→ Work to be completed: Return the records from the first line through the line containing "- smartphone (462,209,607,347)", and leave out the pictures.

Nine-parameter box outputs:
━━━━━━━━━━━━━━━━

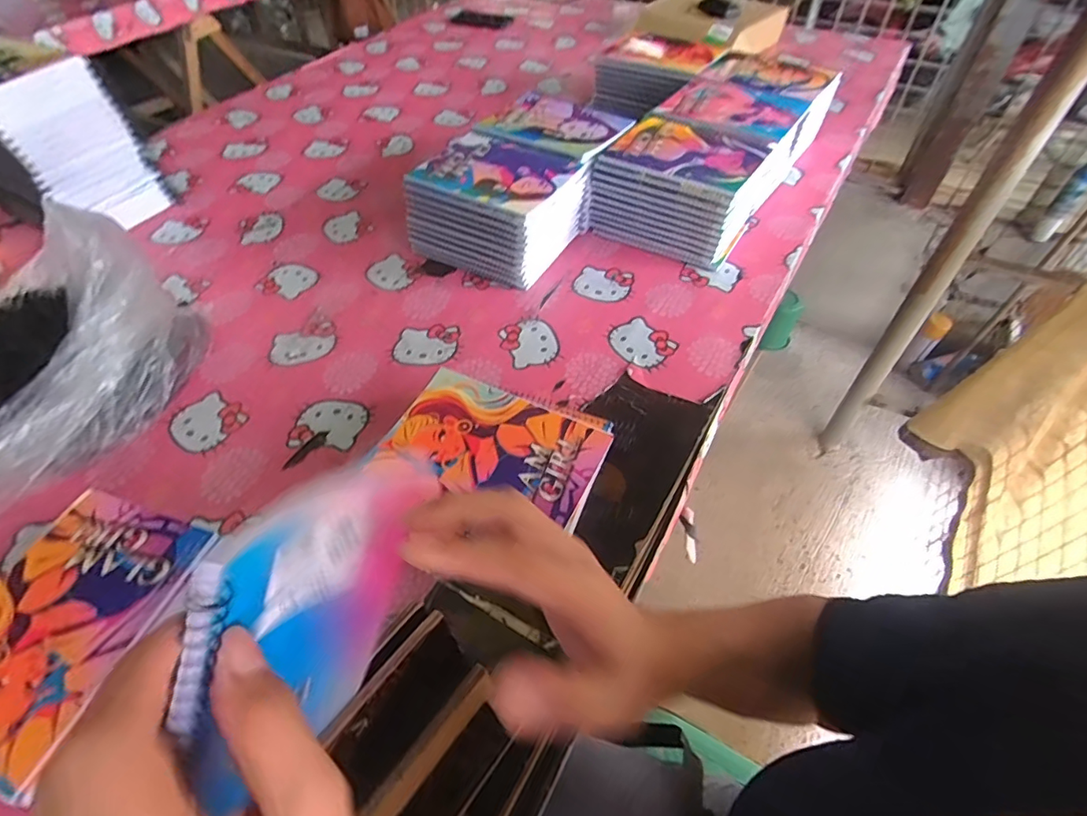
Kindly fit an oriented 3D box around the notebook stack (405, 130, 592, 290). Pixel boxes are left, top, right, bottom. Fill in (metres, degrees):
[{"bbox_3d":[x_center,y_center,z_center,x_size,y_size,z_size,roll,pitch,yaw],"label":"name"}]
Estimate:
[{"bbox_3d":[-0.061,-0.279,0.755,0.202,0.120,0.170,20,55,19],"label":"notebook stack"}]

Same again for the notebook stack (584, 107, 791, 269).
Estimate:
[{"bbox_3d":[0.191,-0.315,0.775,0.199,0.114,0.182,24,56,21],"label":"notebook stack"}]

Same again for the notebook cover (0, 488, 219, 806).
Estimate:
[{"bbox_3d":[-0.376,0.163,0.418,0.148,0.006,0.193,13,53,14],"label":"notebook cover"}]

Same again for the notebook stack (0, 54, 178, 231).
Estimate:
[{"bbox_3d":[-0.742,-0.395,0.819,0.202,0.216,0.157,22,55,19],"label":"notebook stack"}]

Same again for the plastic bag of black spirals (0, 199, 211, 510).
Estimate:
[{"bbox_3d":[-0.528,-0.046,0.562,0.211,0.158,0.304,15,53,15],"label":"plastic bag of black spirals"}]

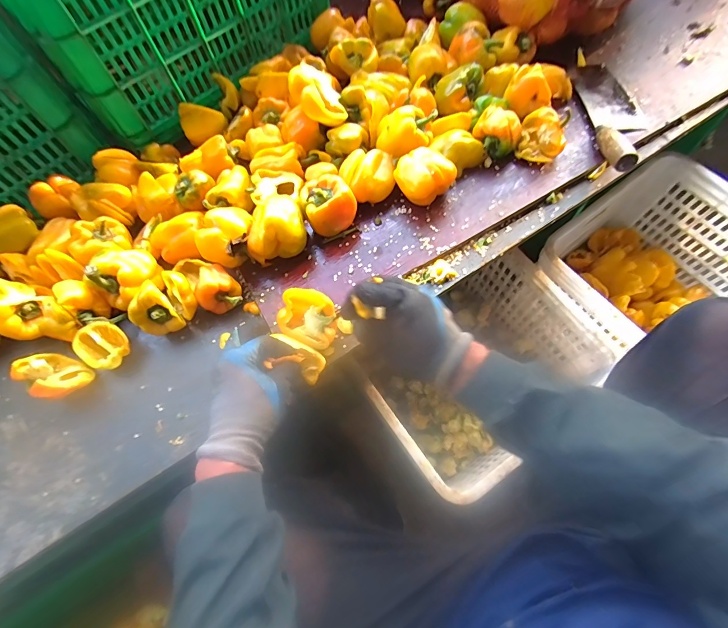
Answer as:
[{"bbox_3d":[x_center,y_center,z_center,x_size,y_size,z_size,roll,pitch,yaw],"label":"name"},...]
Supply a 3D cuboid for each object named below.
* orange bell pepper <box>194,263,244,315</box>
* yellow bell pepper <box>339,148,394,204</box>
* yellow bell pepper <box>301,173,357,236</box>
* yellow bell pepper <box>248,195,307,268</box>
[{"bbox_3d":[-0.207,-0.037,0.528,0.055,0.052,0.059,-1,68,3],"label":"orange bell pepper"},{"bbox_3d":[0.006,-0.219,0.595,0.080,0.061,0.078,-1,68,3],"label":"yellow bell pepper"},{"bbox_3d":[-0.051,-0.162,0.561,0.074,0.070,0.067,-20,69,-5],"label":"yellow bell pepper"},{"bbox_3d":[-0.130,-0.124,0.543,0.089,0.079,0.072,-15,68,-3],"label":"yellow bell pepper"}]

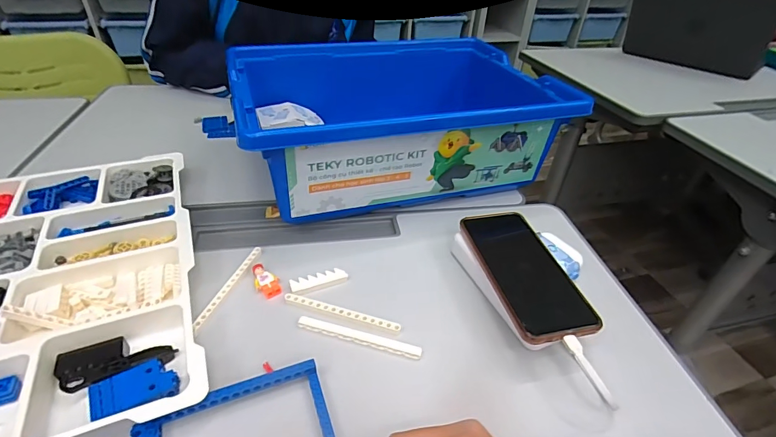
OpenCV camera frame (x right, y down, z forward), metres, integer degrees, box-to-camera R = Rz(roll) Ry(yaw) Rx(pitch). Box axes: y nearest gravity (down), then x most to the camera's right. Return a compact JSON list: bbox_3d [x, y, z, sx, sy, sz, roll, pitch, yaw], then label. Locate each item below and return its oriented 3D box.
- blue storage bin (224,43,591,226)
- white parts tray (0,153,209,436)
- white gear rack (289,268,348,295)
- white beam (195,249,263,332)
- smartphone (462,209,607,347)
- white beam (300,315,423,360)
[{"bbox_3d":[0.005,-0.141,0.581,0.398,0.138,0.294,-10,40,-16],"label":"blue storage bin"},{"bbox_3d":[-0.328,0.057,0.384,0.258,0.037,0.365,-13,41,-19],"label":"white parts tray"},{"bbox_3d":[-0.071,0.064,0.419,0.059,0.004,0.018,-13,41,-19],"label":"white gear rack"},{"bbox_3d":[-0.161,0.067,0.409,0.010,0.005,0.113,13,40,12],"label":"white beam"},{"bbox_3d":[0.134,0.048,0.401,0.078,0.007,0.161,-5,39,-10],"label":"smartphone"},{"bbox_3d":[-0.027,0.110,0.374,0.116,0.005,0.012,11,39,10],"label":"white beam"}]

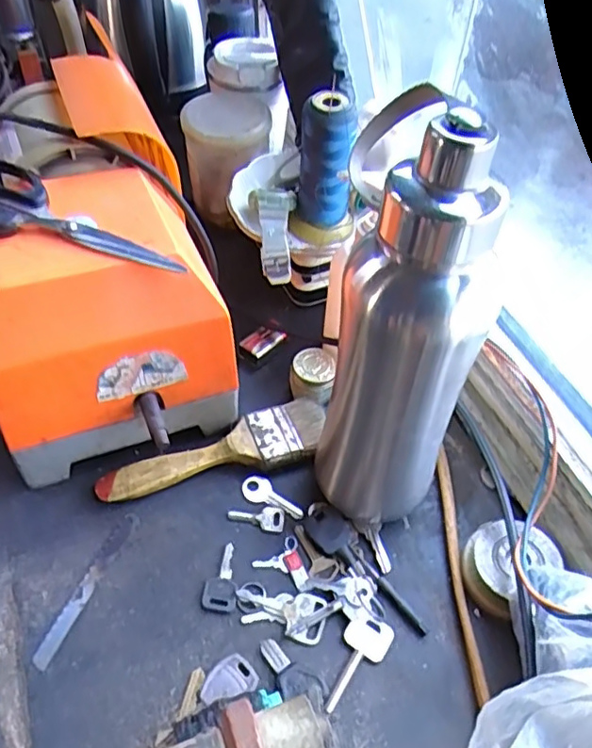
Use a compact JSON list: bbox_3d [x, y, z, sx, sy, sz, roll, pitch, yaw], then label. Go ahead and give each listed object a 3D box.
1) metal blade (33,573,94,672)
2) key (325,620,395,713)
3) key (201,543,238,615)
[{"bbox_3d":[-0.143,0.153,0.370,0.010,0.004,0.057,27,51,1],"label":"metal blade"},{"bbox_3d":[0.035,0.177,0.366,0.026,0.004,0.061,30,57,22],"label":"key"},{"bbox_3d":[-0.050,0.134,0.392,0.022,0.004,0.044,-2,51,-2],"label":"key"}]

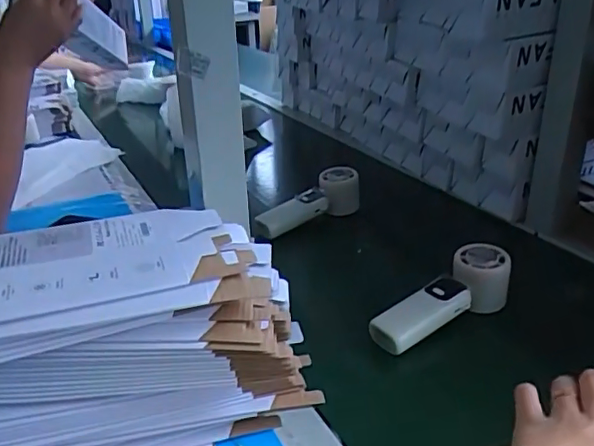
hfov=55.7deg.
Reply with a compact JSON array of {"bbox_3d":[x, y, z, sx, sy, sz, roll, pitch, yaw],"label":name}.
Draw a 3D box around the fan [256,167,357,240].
[{"bbox_3d":[0.016,-0.018,0.787,0.157,0.062,0.051,-27,35,-21],"label":"fan"}]

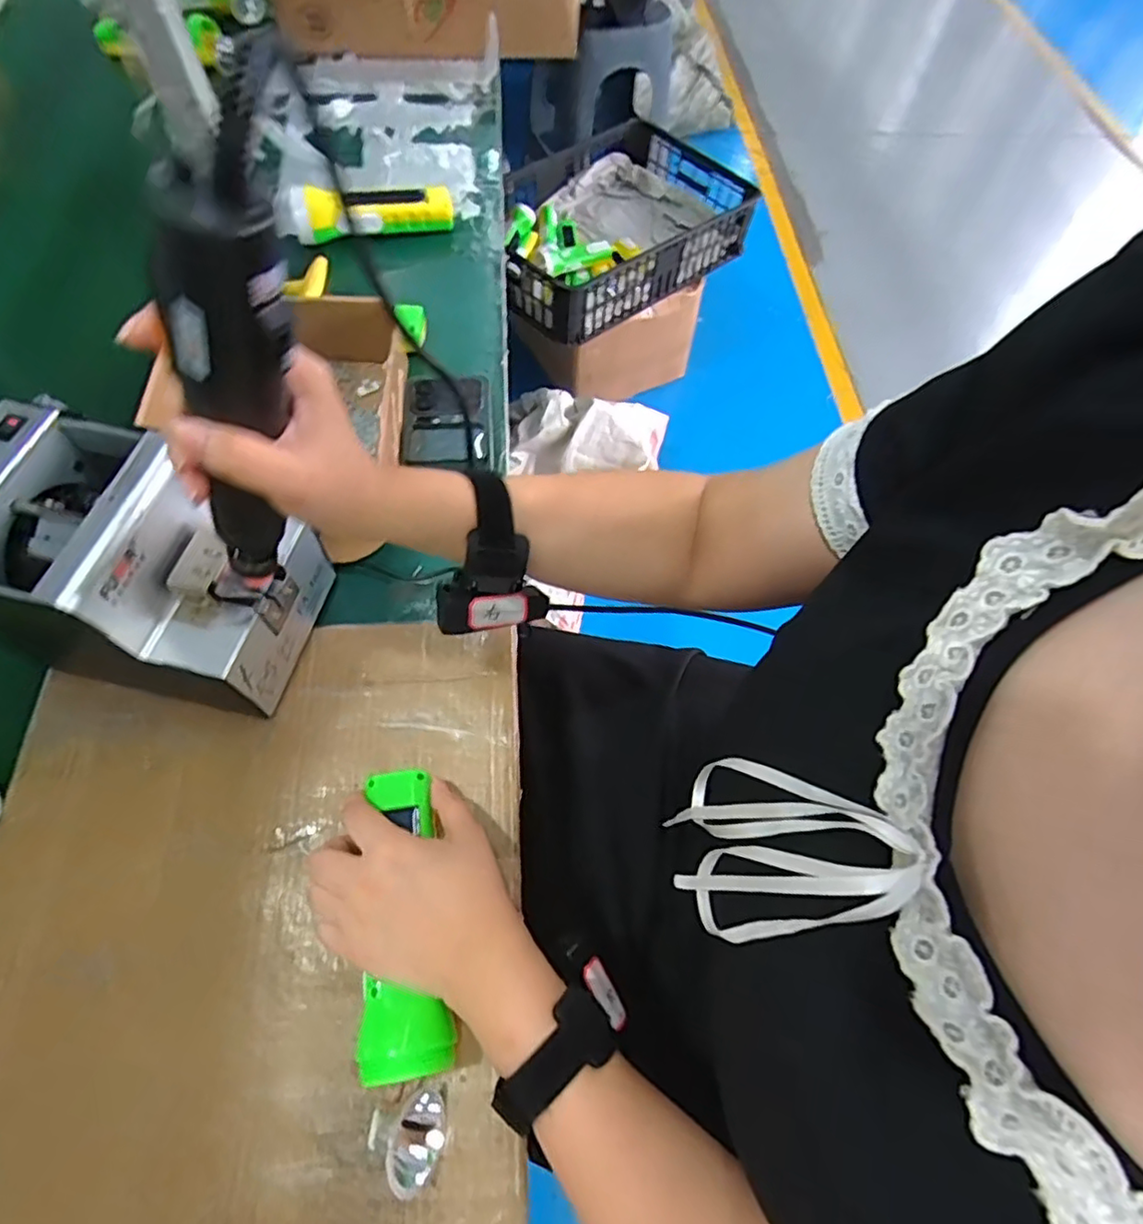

━━━━━━━━━━━━━━━━

→ Solved problem:
Kindly fit an oriented 3D box around the notebook stack (405, 130, 592, 290). Pixel boxes are left, top, right, bottom. Fill in (metres, degrees):
[{"bbox_3d":[x_center,y_center,z_center,x_size,y_size,z_size,roll,pitch,yaw],"label":"name"}]
Estimate:
[{"bbox_3d":[-0.061,-0.279,0.755,0.202,0.120,0.170,20,55,19],"label":"notebook stack"}]

Same again for the notebook stack (584, 107, 791, 269).
Estimate:
[{"bbox_3d":[0.191,-0.315,0.775,0.199,0.114,0.182,24,56,21],"label":"notebook stack"}]

Same again for the notebook cover (0, 488, 219, 806).
Estimate:
[{"bbox_3d":[-0.376,0.163,0.418,0.148,0.006,0.193,13,53,14],"label":"notebook cover"}]

Same again for the notebook stack (0, 54, 178, 231).
Estimate:
[{"bbox_3d":[-0.742,-0.395,0.819,0.202,0.216,0.157,22,55,19],"label":"notebook stack"}]

Same again for the plastic bag of black spirals (0, 199, 211, 510).
Estimate:
[{"bbox_3d":[-0.528,-0.046,0.562,0.211,0.158,0.304,15,53,15],"label":"plastic bag of black spirals"}]

Answer as:
[{"bbox_3d":[x_center,y_center,z_center,x_size,y_size,z_size,roll,pitch,yaw],"label":"name"},...]
Supply a 3D cuboid for each object named below.
* orange bell pepper <box>194,263,244,315</box>
* yellow bell pepper <box>339,148,394,204</box>
* yellow bell pepper <box>301,173,357,236</box>
* yellow bell pepper <box>248,195,307,268</box>
[{"bbox_3d":[-0.207,-0.037,0.528,0.055,0.052,0.059,-1,68,3],"label":"orange bell pepper"},{"bbox_3d":[0.006,-0.219,0.595,0.080,0.061,0.078,-1,68,3],"label":"yellow bell pepper"},{"bbox_3d":[-0.051,-0.162,0.561,0.074,0.070,0.067,-20,69,-5],"label":"yellow bell pepper"},{"bbox_3d":[-0.130,-0.124,0.543,0.089,0.079,0.072,-15,68,-3],"label":"yellow bell pepper"}]

OpenCV camera frame (x right, y down, z forward), metres, integer degrees, box-to-camera R = Rz(roll) Ry(yaw) Rx(pitch). Box axes: y nearest gravity (down), then x most to the camera's right. Return a compact JSON list: bbox_3d [x, y, z, sx, sy, sz, roll, pitch, yaw], then label. Locate each item below and return its oriented 3D box.
- blue storage bin (224,43,591,226)
- white parts tray (0,153,209,436)
- white gear rack (289,268,348,295)
- white beam (195,249,263,332)
- smartphone (462,209,607,347)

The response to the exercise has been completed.